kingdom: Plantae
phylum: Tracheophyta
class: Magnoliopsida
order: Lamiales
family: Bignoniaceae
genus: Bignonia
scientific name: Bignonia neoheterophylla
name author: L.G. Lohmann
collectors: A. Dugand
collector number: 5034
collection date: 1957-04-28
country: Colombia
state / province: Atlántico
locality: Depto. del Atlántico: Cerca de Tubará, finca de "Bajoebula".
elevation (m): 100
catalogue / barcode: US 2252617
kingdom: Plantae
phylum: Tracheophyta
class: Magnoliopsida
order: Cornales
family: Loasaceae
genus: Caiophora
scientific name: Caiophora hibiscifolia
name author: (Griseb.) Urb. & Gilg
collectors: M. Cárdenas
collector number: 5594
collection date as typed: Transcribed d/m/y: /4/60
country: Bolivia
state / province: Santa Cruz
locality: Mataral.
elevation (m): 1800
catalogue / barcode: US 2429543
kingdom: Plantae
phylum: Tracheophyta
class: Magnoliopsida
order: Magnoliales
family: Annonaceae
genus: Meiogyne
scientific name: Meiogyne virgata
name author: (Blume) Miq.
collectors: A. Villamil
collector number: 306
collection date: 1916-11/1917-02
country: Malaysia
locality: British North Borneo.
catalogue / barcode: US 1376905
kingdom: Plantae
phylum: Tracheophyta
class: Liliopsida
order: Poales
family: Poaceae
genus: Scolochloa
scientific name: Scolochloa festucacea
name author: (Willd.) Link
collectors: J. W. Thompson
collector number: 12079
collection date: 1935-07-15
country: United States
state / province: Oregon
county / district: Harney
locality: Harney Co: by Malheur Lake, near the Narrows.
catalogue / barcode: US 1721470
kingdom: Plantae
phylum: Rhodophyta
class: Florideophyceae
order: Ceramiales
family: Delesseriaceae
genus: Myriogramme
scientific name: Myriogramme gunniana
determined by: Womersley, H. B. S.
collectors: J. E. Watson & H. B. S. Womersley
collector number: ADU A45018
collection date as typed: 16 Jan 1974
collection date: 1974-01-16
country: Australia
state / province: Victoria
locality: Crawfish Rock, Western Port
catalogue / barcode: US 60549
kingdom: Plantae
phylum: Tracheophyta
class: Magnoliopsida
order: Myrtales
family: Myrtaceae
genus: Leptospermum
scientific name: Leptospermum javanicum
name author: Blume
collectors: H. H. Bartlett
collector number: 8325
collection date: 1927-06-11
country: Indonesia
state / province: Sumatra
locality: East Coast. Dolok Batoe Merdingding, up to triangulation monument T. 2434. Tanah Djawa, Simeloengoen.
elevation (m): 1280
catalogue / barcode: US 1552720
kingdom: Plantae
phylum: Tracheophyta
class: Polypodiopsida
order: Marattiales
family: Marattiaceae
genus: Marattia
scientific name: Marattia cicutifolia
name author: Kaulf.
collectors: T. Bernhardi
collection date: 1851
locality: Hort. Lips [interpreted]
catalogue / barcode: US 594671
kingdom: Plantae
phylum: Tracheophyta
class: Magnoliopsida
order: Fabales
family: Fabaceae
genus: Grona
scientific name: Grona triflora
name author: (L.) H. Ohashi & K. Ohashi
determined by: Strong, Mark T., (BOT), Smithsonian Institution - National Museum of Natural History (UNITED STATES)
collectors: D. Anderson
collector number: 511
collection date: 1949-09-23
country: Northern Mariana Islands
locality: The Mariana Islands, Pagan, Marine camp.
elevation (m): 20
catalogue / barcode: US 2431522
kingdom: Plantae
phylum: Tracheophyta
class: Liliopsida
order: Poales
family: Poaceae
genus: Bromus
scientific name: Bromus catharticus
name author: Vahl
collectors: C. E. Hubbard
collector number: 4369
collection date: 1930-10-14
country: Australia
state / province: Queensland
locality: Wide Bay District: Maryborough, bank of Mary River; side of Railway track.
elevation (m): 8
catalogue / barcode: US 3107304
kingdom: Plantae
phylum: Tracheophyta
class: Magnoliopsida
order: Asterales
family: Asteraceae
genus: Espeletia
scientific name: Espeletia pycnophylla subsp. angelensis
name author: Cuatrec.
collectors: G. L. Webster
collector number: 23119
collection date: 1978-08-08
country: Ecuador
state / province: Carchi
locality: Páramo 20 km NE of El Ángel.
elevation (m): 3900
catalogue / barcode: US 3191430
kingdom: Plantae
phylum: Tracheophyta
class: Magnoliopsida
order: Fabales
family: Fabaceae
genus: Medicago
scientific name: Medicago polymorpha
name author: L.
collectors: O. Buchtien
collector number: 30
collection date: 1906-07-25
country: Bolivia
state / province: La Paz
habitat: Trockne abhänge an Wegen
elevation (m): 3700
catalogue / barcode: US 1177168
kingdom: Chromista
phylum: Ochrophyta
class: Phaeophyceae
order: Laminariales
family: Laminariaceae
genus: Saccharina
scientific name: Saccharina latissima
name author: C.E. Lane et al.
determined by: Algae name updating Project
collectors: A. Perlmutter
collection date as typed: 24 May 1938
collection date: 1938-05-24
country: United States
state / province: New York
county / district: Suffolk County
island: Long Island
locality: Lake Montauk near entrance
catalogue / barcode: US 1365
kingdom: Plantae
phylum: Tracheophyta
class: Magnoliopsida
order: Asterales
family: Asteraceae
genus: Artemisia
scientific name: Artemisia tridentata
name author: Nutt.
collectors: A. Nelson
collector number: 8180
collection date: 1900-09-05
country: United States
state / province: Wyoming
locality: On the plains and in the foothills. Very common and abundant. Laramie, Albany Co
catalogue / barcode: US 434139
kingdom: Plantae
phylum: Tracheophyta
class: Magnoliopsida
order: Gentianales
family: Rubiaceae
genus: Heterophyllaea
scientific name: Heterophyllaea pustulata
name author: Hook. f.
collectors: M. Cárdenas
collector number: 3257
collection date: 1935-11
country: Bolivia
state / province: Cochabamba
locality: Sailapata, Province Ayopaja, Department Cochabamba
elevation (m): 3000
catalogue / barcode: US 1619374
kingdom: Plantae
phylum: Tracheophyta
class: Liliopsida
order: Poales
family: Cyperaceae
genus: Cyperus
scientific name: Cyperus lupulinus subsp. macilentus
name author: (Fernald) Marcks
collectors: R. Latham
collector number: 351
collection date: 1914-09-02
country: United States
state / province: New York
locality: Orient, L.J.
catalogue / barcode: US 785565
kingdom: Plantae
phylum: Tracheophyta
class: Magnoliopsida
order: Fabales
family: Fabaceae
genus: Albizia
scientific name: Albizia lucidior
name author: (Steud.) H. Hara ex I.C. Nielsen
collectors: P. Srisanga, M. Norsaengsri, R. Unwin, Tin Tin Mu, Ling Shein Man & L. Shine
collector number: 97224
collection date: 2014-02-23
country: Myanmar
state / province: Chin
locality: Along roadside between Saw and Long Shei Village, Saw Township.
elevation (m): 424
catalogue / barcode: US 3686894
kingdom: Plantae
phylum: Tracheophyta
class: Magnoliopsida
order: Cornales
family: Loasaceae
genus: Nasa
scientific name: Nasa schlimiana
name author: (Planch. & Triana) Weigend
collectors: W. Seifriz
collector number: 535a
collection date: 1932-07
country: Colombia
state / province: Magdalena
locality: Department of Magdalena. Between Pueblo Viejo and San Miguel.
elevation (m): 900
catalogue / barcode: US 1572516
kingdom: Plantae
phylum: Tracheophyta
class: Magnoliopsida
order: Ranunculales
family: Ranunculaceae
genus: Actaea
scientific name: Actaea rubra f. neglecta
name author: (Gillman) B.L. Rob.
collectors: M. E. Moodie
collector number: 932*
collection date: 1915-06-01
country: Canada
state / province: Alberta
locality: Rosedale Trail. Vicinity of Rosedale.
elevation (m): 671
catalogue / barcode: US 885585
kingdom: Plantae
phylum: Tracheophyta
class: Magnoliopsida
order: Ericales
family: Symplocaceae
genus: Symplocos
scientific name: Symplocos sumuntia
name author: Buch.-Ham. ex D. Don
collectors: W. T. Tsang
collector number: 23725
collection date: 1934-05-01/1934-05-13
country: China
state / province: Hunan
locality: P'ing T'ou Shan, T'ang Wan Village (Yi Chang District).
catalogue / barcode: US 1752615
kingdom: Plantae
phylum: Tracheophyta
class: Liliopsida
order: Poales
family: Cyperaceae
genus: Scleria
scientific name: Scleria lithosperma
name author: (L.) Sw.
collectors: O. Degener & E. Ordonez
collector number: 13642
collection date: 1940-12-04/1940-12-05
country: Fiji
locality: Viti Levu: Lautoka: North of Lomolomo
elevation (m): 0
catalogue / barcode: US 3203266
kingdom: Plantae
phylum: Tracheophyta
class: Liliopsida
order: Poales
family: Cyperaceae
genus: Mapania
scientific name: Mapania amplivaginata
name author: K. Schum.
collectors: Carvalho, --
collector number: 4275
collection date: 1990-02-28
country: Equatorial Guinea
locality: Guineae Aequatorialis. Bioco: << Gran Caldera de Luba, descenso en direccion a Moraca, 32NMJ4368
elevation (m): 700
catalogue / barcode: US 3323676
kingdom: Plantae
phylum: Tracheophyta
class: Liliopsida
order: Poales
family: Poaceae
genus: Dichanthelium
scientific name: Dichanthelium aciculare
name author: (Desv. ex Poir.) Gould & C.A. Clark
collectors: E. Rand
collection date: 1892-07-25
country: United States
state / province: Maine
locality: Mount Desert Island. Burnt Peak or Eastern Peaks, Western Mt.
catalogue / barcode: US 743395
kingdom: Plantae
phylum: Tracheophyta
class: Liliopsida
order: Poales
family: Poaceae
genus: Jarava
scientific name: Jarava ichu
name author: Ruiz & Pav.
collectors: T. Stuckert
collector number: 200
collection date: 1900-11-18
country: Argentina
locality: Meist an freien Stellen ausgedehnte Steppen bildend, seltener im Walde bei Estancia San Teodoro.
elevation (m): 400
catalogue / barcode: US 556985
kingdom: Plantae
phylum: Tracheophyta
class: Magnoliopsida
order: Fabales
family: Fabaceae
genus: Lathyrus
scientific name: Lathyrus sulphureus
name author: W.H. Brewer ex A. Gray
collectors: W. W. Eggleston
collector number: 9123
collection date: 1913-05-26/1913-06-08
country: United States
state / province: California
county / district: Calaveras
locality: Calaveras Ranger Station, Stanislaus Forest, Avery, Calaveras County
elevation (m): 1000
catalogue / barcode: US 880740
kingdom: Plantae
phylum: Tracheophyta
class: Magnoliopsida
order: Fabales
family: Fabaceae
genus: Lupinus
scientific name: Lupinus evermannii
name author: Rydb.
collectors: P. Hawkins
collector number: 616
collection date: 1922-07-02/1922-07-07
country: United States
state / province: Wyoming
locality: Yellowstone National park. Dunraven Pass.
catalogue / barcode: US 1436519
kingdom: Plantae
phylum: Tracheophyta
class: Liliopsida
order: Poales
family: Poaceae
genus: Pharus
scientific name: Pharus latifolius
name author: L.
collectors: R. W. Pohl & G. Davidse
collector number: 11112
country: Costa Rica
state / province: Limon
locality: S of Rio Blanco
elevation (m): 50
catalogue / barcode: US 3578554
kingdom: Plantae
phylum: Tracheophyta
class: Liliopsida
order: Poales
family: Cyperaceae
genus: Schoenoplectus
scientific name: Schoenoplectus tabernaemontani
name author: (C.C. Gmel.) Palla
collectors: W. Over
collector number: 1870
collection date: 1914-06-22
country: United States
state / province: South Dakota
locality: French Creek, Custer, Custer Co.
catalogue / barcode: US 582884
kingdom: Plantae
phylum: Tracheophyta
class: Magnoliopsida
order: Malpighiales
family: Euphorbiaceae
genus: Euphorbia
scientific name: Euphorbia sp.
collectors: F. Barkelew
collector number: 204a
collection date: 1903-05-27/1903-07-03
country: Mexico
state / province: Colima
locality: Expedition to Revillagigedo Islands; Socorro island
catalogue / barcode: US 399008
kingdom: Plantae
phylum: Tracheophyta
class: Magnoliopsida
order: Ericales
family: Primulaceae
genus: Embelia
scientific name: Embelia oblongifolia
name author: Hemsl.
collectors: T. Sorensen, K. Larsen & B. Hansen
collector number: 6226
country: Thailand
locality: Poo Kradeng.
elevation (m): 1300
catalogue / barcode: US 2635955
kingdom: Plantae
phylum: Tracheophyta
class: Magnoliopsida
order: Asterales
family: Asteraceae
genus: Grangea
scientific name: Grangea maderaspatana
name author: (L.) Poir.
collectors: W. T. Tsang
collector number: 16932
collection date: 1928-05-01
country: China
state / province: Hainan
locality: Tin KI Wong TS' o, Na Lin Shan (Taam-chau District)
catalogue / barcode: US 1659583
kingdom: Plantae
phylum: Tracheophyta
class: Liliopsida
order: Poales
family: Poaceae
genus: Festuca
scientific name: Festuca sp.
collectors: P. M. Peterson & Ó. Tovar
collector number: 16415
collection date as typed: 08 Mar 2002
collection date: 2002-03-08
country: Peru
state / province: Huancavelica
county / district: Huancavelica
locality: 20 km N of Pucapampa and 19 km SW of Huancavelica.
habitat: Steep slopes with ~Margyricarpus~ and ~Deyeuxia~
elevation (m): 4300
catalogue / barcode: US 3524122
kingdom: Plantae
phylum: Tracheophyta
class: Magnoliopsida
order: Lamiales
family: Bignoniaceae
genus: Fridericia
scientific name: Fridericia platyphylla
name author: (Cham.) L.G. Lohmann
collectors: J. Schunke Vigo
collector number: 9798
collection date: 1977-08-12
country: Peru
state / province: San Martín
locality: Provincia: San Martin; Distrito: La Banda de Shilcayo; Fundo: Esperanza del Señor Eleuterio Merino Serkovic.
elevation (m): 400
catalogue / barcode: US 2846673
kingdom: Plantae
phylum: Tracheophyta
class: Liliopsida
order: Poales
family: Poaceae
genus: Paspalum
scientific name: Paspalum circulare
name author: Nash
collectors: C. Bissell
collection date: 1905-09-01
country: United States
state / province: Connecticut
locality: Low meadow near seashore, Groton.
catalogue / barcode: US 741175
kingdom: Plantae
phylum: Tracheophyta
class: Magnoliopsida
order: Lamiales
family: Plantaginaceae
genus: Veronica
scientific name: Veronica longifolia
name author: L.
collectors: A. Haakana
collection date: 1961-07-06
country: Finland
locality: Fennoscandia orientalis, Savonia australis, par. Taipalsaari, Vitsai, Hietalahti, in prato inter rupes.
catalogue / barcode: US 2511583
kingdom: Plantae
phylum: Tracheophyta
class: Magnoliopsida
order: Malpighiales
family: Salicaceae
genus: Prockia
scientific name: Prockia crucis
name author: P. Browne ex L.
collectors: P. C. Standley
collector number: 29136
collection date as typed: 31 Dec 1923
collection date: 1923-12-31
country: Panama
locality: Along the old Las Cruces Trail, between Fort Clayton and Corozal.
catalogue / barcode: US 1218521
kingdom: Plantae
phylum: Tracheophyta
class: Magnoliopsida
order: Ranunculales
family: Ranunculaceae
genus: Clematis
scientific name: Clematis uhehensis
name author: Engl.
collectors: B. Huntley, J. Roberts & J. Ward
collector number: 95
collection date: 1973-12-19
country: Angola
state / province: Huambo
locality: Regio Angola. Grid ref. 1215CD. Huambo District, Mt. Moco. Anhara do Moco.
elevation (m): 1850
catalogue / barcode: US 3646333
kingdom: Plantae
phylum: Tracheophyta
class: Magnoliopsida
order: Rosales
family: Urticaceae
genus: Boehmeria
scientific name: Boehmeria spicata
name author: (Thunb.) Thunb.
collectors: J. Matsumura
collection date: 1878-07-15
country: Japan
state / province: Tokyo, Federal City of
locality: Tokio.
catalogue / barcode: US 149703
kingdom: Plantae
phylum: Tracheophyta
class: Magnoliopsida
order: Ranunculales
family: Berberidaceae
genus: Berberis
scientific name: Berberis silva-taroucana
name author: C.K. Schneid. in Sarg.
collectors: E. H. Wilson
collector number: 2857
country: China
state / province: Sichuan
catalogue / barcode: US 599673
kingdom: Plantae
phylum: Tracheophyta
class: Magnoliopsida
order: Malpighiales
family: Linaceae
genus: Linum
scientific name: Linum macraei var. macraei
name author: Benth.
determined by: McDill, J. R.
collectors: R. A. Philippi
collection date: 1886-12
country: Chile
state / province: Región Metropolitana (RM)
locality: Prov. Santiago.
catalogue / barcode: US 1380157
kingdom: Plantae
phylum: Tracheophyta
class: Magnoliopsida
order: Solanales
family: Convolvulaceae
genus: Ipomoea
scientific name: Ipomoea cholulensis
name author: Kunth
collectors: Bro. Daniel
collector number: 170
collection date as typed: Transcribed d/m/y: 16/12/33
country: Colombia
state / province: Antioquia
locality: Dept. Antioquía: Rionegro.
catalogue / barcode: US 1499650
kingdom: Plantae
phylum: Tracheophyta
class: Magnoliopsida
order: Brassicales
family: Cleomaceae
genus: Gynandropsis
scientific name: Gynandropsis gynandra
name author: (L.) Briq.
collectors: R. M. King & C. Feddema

→ **Exercise prompt**
Please extract the lines from the listing above, unchanged, starting at the line that contains "country: Ecuador" and stopping after the line that contains "catalogue / barcode: US 1177168".

→ **Response to the task**
country: Ecuador
state / province: Carchi
locality: Páramo 20 km NE of El Ángel.
elevation (m): 3900
catalogue / barcode: US 3191430
kingdom: Plantae
phylum: Tracheophyta
class: Magnoliopsida
order: Fabales
family: Fabaceae
genus: Medicago
scientific name: Medicago polymorpha
name author: L.
collectors: O. Buchtien
collector number: 30
collection date: 1906-07-25
country: Bolivia
state / province: La Paz
habitat: Trockne abhänge an Wegen
elevation (m): 3700
catalogue / barcode: US 1177168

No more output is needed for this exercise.